◆ Work task
Reproduce each line of the records below without changing anything.

◆ Dataset items
*** Block opens ***

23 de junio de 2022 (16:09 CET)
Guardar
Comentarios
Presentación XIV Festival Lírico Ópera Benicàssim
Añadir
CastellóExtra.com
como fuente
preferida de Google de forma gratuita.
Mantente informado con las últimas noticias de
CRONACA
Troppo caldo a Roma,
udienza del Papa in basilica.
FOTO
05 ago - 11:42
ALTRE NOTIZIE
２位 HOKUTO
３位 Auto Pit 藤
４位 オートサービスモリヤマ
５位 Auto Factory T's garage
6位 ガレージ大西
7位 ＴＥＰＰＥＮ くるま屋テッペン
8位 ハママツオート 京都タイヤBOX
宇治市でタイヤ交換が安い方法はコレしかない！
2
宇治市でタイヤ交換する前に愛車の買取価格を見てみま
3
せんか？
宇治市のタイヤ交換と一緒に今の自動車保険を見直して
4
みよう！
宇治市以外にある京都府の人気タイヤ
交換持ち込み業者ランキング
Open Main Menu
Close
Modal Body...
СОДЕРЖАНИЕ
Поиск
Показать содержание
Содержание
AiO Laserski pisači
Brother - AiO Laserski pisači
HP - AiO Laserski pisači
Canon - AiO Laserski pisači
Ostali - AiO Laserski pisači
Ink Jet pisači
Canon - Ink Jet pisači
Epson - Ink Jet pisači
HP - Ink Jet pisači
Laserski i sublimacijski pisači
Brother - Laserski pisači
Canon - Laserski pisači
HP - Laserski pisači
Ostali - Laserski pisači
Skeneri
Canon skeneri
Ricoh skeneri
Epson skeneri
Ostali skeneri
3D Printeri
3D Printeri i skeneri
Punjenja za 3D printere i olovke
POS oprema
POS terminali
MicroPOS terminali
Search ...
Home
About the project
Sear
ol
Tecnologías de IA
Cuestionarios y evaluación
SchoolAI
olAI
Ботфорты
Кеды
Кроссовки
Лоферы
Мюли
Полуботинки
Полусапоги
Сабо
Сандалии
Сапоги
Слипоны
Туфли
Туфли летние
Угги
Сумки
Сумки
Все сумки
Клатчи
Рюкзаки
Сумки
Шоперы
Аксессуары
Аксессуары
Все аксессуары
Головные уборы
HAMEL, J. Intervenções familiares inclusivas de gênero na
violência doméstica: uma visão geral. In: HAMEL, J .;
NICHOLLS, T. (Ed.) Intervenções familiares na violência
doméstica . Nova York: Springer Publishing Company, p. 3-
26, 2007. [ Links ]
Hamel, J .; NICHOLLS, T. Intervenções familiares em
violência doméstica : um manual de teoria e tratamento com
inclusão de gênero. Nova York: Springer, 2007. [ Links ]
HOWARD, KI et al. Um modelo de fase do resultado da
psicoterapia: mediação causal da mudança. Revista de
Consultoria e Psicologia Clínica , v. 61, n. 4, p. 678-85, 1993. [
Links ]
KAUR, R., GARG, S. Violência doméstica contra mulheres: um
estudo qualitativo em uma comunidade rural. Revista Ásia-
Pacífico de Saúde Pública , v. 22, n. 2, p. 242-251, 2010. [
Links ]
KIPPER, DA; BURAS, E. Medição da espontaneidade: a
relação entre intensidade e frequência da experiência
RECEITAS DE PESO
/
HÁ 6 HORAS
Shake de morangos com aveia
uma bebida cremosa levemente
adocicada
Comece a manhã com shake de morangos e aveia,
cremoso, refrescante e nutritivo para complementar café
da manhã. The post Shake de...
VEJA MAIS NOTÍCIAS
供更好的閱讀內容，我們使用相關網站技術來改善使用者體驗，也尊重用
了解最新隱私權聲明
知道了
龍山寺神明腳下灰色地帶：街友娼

*** Block closes ***

◆ Task result
23 de junio de 2022 (16:09 CET)
Guardar
Comentarios
Presentación XIV Festival Lírico Ópera Benicàssim
Añadir
CastellóExtra.com
como fuente
preferida de Google de forma gratuita.
Mantente informado con las últimas noticias de
CRONACA
Troppo caldo a Roma,
udienza del Papa in basilica.
FOTO
05 ago - 11:42
ALTRE NOTIZIE
２位 HOKUTO
３位 Auto Pit 藤
４位 オートサービスモリヤマ
５位 Auto Factory T's garage
6位 ガレージ大西
7位 ＴＥＰＰＥＮ くるま屋テッペン
8位 ハママツオート 京都タイヤBOX
宇治市でタイヤ交換が安い方法はコレしかない！
2
宇治市でタイヤ交換する前に愛車の買取価格を見てみま
3
せんか？
宇治市のタイヤ交換と一緒に今の自動車保険を見直して
4
みよう！
宇治市以外にある京都府の人気タイヤ
交換持ち込み業者ランキング
Open Main Menu
Close
Modal Body...
СОДЕРЖАНИЕ
Поиск
Показать содержание
Содержание
AiO Laserski pisači
Brother - AiO Laserski pisači
HP - AiO Laserski pisači
Canon - AiO Laserski pisači
Ostali - AiO Laserski pisači
Ink Jet pisači
Canon - Ink Jet pisači
Epson - Ink Jet pisači
HP - Ink Jet pisači
Laserski i sublimacijski pisači
Brother - Laserski pisači
Canon - Laserski pisači
HP - Laserski pisači
Ostali - Laserski pisači
Skeneri
Canon skeneri
Ricoh skeneri
Epson skeneri
Ostali skeneri
3D Printeri
3D Printeri i skeneri
Punjenja za 3D printere i olovke
POS oprema
POS terminali
MicroPOS terminali
Search ...
Home
About the project
Sear
ol
Tecnologías de IA
Cuestionarios y evaluación
SchoolAI
olAI
Ботфорты
Кеды
Кроссовки
Лоферы
Мюли
Полуботинки
Полусапоги
Сабо
Сандалии
Сапоги
Слипоны
Туфли
Туфли летние
Угги
Сумки
Сумки
Все сумки
Клатчи
Рюкзаки
Сумки
Шоперы
Аксессуары
Аксессуары
Все аксессуары
Головные уборы
HAMEL, J. Intervenções familiares inclusivas de gênero na
violência doméstica: uma visão geral. In: HAMEL, J .;
NICHOLLS, T. (Ed.) Intervenções familiares na violência
doméstica . Nova York: Springer Publishing Company, p. 3-
26, 2007. [ Links ]
Hamel, J .; NICHOLLS, T. Intervenções familiares em
violência doméstica : um manual de teoria e tratamento com
inclusão de gênero. Nova York: Springer, 2007. [ Links ]
HOWARD, KI et al. Um modelo de fase do resultado da
psicoterapia: mediação causal da mudança. Revista de
Consultoria e Psicologia Clínica , v. 61, n. 4, p. 678-85, 1993. [
Links ]
KAUR, R., GARG, S. Violência doméstica contra mulheres: um
estudo qualitativo em uma comunidade rural. Revista Ásia-
Pacífico de Saúde Pública , v. 22, n. 2, p. 242-251, 2010. [
Links ]
KIPPER, DA; BURAS, E. Medição da espontaneidade: a
relação entre intensidade e frequência da experiência
RECEITAS DE PESO
/
HÁ 6 HORAS
Shake de morangos com aveia
uma bebida cremosa levemente
adocicada
Comece a manhã com shake de morangos e aveia,
cremoso, refrescante e nutritivo para complementar café
da manhã. The post Shake de...
VEJA MAIS NOTÍCIAS
供更好的閱讀內容，我們使用相關網站技術來改善使用者體驗，也尊重用
了解最新隱私權聲明
知道了
龍山寺神明腳下灰色地帶：街友娼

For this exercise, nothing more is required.